STJ Valida Distribuição de Dividendos com Base em Dias Trabalhados: Marco para Autonomia Contratual nas Sociedades

A 4ª Turma do Superior Tribunal de Justiça (STJ) reconheceu a validade de alteração no contrato social de uma sociedade empresária que passou a distribuir dividendos com base nos dias efetivamente trabalhados pelos sócios, em vez de adotar exclusivamente a proporção das quotas do capital social. A decisão reflete a valoração da autonomia privada e da liberdade de auto-organização societária, desde que não haja exclusão abusiva ou desproporcional de algum sócio da participação nos resultados.

SOCIETÁRIO

Victor Hugo Abreu

5/19/20252 min read

Contexto Fático e Controvérsia

A controvérsia surgiu em uma empresa de gestão empresarial e consultoria, quando, em 2012, os sócios deliberaram que a distribuição dos lucros passaria a ser proporcional aos dias de trabalho prestados por cada sócio, e não mais à participação societária. A deliberação foi ratificada em assembleia no ano seguinte, com apenas uma sócia minoritária votando contra.

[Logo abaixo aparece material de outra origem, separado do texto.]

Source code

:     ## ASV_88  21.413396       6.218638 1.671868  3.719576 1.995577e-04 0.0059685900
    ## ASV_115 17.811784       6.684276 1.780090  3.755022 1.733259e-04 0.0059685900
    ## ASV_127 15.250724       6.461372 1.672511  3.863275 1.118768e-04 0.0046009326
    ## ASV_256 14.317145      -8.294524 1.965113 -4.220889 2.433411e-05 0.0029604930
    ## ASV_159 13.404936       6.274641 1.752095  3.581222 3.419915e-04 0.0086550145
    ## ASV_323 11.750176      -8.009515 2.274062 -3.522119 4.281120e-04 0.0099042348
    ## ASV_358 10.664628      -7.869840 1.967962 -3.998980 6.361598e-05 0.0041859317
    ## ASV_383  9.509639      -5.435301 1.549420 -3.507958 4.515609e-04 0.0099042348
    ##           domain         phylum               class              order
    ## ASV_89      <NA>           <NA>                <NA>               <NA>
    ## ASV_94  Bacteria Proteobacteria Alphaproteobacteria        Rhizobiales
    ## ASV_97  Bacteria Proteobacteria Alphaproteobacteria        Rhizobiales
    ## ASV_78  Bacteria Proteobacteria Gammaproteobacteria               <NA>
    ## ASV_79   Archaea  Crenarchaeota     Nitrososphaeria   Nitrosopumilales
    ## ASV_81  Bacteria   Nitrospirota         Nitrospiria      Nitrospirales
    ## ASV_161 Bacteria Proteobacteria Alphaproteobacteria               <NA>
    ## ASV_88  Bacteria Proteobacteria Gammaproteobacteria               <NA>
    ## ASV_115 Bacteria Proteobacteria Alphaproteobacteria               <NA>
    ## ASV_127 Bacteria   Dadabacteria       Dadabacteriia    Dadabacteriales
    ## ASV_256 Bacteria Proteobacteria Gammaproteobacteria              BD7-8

A referida sócia ajuizou ação alegando que a nova regra representou sua exclusão da sociedade e a supressão de seu direito aos lucros. Segundo ela, havia um acordo informal para que comparecesse apenas dois dias por semana e recebesse 20% da receita líquida. Com a alteração, ela teria que comparecer três vezes por semana para fazer jus a 7% do faturamento global da empresa.

Os demais sócios defenderam que a mudança foi necessária para reestruturar a empresa e tornar a distribuição mais equânime, evitando que sócios inativos recebessem montantes desproporcionais à sua colaboração efetiva.

Fundamentos da Decisão

O Tribunal de Justiça de São Paulo validou a deliberação da maioria, afirmando que a autora não foi excluída da participação nos lucros, mas deixou de receber por sua inércia e ausência de contribuição efetiva.

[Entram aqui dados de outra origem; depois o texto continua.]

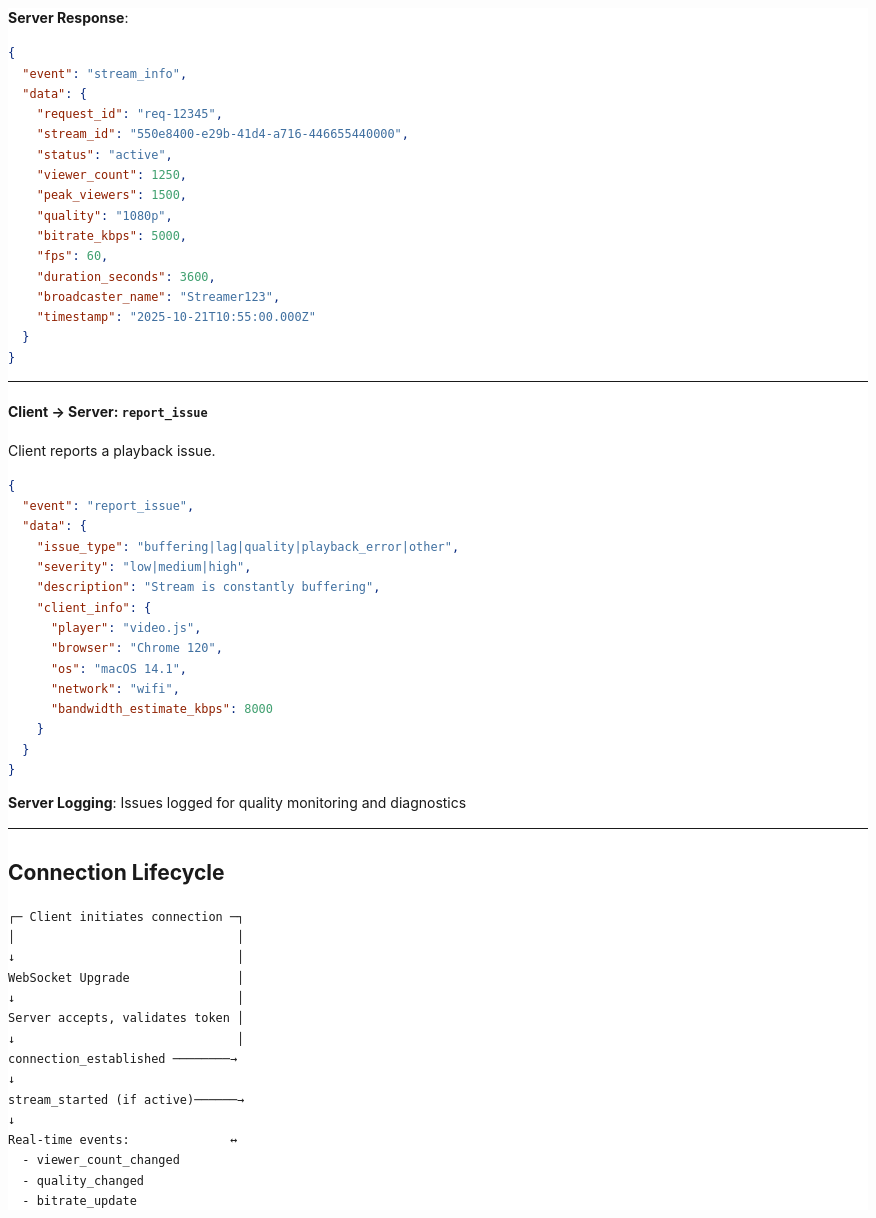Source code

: **Server Response**:
```json
{
  "event": "stream_info",
  "data": {
    "request_id": "req-12345",
    "stream_id": "550e8400-e29b-41d4-a716-446655440000",
    "status": "active",
    "viewer_count": 1250,
    "peak_viewers": 1500,
    "quality": "1080p",
    "bitrate_kbps": 5000,
    "fps": 60,
    "duration_seconds": 3600,
    "broadcaster_name": "Streamer123",
    "timestamp": "2025-10-21T10:55:00.000Z"
  }
}
```

---

#### Client → Server: `report_issue`

Client reports a playback issue.

```json
{
  "event": "report_issue",
  "data": {
    "issue_type": "buffering|lag|quality|playback_error|other",
    "severity": "low|medium|high",
    "description": "Stream is constantly buffering",
    "client_info": {
      "player": "video.js",
      "browser": "Chrome 120",
      "os": "macOS 14.1",
      "network": "wifi",
      "bandwidth_estimate_kbps": 8000
    }
  }
}
```

**Server Logging**: Issues logged for quality monitoring and diagnostics

---

## Connection Lifecycle

```
┌─ Client initiates connection ─┐
│                               │
↓                               │
WebSocket Upgrade               │
↓                               │
Server accepts, validates token │
↓                               │
connection_established ────────→
↓
stream_started (if active)──────→
↓
Real-time events:              ↔
  - viewer_count_changed
  - quality_changed
  - bitrate_update
```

Ao analisar o recurso especial (REsp 2.053.655), o relator ministro Raul Araújo esclareceu que:

  • A regra geral do art. 1.007 do Código Civil prevê a distribuição de lucros na proporção das quotas;

  • Contudo, os sócios podem convencionar outra forma de distribuição, desde que não haja exclusão absoluta de nenhum integrante;

  • Não é desarrazoado nem leonino atrelar a participação nos lucros aos dias efetivamente trabalhados, especialmente em sociedades de pequeno porte e voltadas à prestação de serviços;

  • Não houve renúncia forçada nem prejuízo desproporcional.

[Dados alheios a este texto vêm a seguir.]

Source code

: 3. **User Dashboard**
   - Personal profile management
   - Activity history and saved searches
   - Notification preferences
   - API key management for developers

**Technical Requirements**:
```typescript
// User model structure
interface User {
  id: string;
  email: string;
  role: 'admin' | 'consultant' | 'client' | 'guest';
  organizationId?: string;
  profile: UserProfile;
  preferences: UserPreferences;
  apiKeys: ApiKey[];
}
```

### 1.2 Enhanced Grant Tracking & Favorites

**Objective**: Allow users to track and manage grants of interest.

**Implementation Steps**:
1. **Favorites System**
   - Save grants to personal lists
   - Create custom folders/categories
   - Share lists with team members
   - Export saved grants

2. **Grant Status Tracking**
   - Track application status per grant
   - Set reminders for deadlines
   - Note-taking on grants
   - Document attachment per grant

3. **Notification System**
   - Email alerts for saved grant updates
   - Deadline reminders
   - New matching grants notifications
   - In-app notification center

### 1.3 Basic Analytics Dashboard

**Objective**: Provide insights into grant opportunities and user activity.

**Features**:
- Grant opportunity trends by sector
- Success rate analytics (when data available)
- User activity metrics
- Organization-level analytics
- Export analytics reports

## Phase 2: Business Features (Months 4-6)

Reflexos para a Autonomia Contratual e Segurança Jurídica

A decisão do STJ confere segurança jurídica à autonomia privada, permitindo que os sócios estipulem, por via contratual ou deliberativa, critrérios objetivos para o rateio dos resultados, desde que respeitados os limites legais e o princípio da igualdade.

Para sociedades que prestam serviços intelectuais, como clínicas, escritórios de advocacia ou consultorias, a distribuição proporcional à contribuição individual dos sócios pode refletir melhor a realidade econômica e fomentar o engajamento e a equidade interna.

Considerações Práticas para Empresários e Advogados

Empresas interessadas em adotar modelos alternativos de distribuição devem:

  • Registrar a previsão no contrato social ou em ata de assembleia;

  • Garantir critrérios objetivos e transparentes (dias trabalhados, metas, produtividade);

  • Resguardar o direito mínimo de participação nos lucros de todos os sócios, conforme o art. 1.008 do CC;

  • Documentar formalmente os acordos e atualizar os registros societários.

Conclusão

A decisão da 4ª Turma do STJ é um precedente relevante para a interpretação do Direito Societário contemporâneo, reconhecendo a validade de modelos de distribuição de lucros mais aderentes à realidade operacional das empresas. Desde que respeitados os direitos fundamentais dos sócios, o critério de proporcionalidade ao trabalho efetivo é válido, justo e juridicamente amparado.